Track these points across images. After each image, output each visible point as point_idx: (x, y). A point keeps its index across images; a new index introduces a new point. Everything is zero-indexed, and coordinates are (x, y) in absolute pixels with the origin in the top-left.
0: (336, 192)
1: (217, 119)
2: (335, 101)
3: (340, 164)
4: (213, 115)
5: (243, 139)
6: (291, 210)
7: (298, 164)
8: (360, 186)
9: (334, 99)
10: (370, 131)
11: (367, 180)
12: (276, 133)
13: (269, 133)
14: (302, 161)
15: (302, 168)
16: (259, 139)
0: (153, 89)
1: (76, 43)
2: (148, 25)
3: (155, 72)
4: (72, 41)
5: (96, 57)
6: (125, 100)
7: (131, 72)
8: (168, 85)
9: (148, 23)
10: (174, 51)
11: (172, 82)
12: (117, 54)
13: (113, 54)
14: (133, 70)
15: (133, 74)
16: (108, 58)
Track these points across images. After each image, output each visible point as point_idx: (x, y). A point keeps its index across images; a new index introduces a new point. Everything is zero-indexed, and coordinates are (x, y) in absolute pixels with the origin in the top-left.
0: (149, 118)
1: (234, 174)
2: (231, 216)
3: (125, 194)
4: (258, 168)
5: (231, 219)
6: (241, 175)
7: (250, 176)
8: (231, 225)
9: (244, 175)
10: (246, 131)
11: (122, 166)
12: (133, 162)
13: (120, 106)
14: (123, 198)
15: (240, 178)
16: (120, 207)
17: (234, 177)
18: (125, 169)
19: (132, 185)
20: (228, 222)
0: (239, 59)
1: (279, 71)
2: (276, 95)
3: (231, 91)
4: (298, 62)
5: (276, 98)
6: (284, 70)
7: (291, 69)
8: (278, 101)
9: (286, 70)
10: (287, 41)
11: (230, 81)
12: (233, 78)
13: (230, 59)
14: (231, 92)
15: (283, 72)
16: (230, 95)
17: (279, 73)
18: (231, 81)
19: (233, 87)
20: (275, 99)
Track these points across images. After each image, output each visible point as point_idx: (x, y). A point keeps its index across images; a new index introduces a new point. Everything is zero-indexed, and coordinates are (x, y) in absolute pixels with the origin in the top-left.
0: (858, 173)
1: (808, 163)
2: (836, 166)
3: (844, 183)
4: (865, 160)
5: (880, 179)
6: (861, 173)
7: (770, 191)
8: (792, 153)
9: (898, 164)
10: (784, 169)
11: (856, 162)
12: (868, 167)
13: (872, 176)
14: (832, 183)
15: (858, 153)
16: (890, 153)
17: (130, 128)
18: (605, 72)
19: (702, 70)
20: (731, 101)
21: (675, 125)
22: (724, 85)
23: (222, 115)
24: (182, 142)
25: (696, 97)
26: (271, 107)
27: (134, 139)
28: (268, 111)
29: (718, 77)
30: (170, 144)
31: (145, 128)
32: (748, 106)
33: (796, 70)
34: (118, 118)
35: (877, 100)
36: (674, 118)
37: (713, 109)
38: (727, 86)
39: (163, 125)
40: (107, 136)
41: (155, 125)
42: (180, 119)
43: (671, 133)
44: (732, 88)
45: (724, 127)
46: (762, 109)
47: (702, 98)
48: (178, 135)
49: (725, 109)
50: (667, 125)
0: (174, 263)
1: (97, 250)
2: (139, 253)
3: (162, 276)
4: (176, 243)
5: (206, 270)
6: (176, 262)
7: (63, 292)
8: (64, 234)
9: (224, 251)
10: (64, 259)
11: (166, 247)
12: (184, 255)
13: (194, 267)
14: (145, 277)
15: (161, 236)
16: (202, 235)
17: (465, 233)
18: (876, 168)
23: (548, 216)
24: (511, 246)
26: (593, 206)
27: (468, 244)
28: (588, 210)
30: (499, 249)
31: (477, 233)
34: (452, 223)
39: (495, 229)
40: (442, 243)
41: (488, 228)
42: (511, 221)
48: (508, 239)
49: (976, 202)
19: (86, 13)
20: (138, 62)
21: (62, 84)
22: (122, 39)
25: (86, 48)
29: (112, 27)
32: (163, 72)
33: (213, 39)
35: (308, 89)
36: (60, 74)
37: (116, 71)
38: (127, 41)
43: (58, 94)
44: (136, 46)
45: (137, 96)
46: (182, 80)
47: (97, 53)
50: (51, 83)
----
Prompt — Copy all of the entries above line for line, without changing any of their wording, numbers, or punctuation.

Output below —
Track these points across images. After each image, output each visible point as point_idx: (x, y). A point keeps its index across images; a new index introduces a new point. Everything is zero-indexed, and coordinates are (x, y) in absolute pixels with the origin in the top-left.
0: (336, 192)
1: (217, 119)
2: (335, 101)
3: (340, 164)
4: (213, 115)
5: (243, 139)
6: (291, 210)
7: (298, 164)
8: (360, 186)
9: (334, 99)
10: (370, 131)
11: (367, 180)
12: (276, 133)
13: (269, 133)
14: (302, 161)
15: (302, 168)
16: (259, 139)
0: (153, 89)
1: (76, 43)
2: (148, 25)
3: (155, 72)
4: (72, 41)
5: (96, 57)
6: (125, 100)
7: (131, 72)
8: (168, 85)
9: (148, 23)
10: (174, 51)
11: (172, 82)
12: (117, 54)
13: (113, 54)
14: (133, 70)
15: (133, 74)
16: (108, 58)
Track these points across images. After each image, output each visible point as point_idx: (x, y). A point keeps its index across images; a new index introduces a new point. Everything is zero-indexed, and coordinates are (x, y) in absolute pixels with the origin in the top-left.
0: (149, 118)
1: (234, 174)
2: (231, 216)
3: (125, 194)
4: (258, 168)
5: (231, 219)
6: (241, 175)
7: (250, 176)
8: (231, 225)
9: (244, 175)
10: (246, 131)
11: (122, 166)
12: (133, 162)
13: (120, 106)
14: (123, 198)
15: (240, 178)
16: (120, 207)
17: (234, 177)
18: (125, 169)
19: (132, 185)
20: (228, 222)
0: (239, 59)
1: (279, 71)
2: (276, 95)
3: (231, 91)
4: (298, 62)
5: (276, 98)
6: (284, 70)
7: (291, 69)
8: (278, 101)
9: (286, 70)
10: (287, 41)
11: (230, 81)
12: (233, 78)
13: (230, 59)
14: (231, 92)
15: (283, 72)
16: (230, 95)
17: (279, 73)
18: (231, 81)
19: (233, 87)
20: (275, 99)
Track these points across images. After each image, output each visible point as point_idx: (x, y). A point keeps its index across images; a new index introduces a new point. Everything is zero-indexed, and coordinates are (x, y) in absolute pixels with the origin in the top-left.
0: (858, 173)
1: (808, 163)
2: (836, 166)
3: (844, 183)
4: (865, 160)
5: (880, 179)
6: (861, 173)
7: (770, 191)
8: (792, 153)
9: (898, 164)
10: (784, 169)
11: (856, 162)
12: (868, 167)
13: (872, 176)
14: (832, 183)
15: (858, 153)
16: (890, 153)
17: (130, 128)
18: (605, 72)
19: (702, 70)
20: (731, 101)
21: (675, 125)
22: (724, 85)
23: (222, 115)
24: (182, 142)
25: (696, 97)
26: (271, 107)
27: (134, 139)
28: (268, 111)
29: (718, 77)
30: (170, 144)
31: (145, 128)
32: (748, 106)
33: (796, 70)
34: (118, 118)
35: (877, 100)
36: (674, 118)
37: (713, 109)
38: (727, 86)
39: (163, 125)
40: (107, 136)
41: (155, 125)
42: (180, 119)
43: (671, 133)
44: (732, 88)
45: (724, 127)
46: (762, 109)
47: (702, 98)
48: (178, 135)
49: (725, 109)
50: (667, 125)
0: (174, 263)
1: (97, 250)
2: (139, 253)
3: (162, 276)
4: (176, 243)
5: (206, 270)
6: (176, 262)
7: (63, 292)
8: (64, 234)
9: (224, 251)
10: (64, 259)
11: (166, 247)
12: (184, 255)
13: (194, 267)
14: (145, 277)
15: (161, 236)
16: (202, 235)
17: (465, 233)
18: (876, 168)
23: (548, 216)
24: (511, 246)
26: (593, 206)
27: (468, 244)
28: (588, 210)
30: (499, 249)
31: (477, 233)
34: (452, 223)
39: (495, 229)
40: (442, 243)
41: (488, 228)
42: (511, 221)
48: (508, 239)
49: (976, 202)
19: (86, 13)
20: (138, 62)
21: (62, 84)
22: (122, 39)
25: (86, 48)
29: (112, 27)
32: (163, 72)
33: (213, 39)
35: (308, 89)
36: (60, 74)
37: (116, 71)
38: (127, 41)
43: (58, 94)
44: (136, 46)
45: (137, 96)
46: (182, 80)
47: (97, 53)
50: (51, 83)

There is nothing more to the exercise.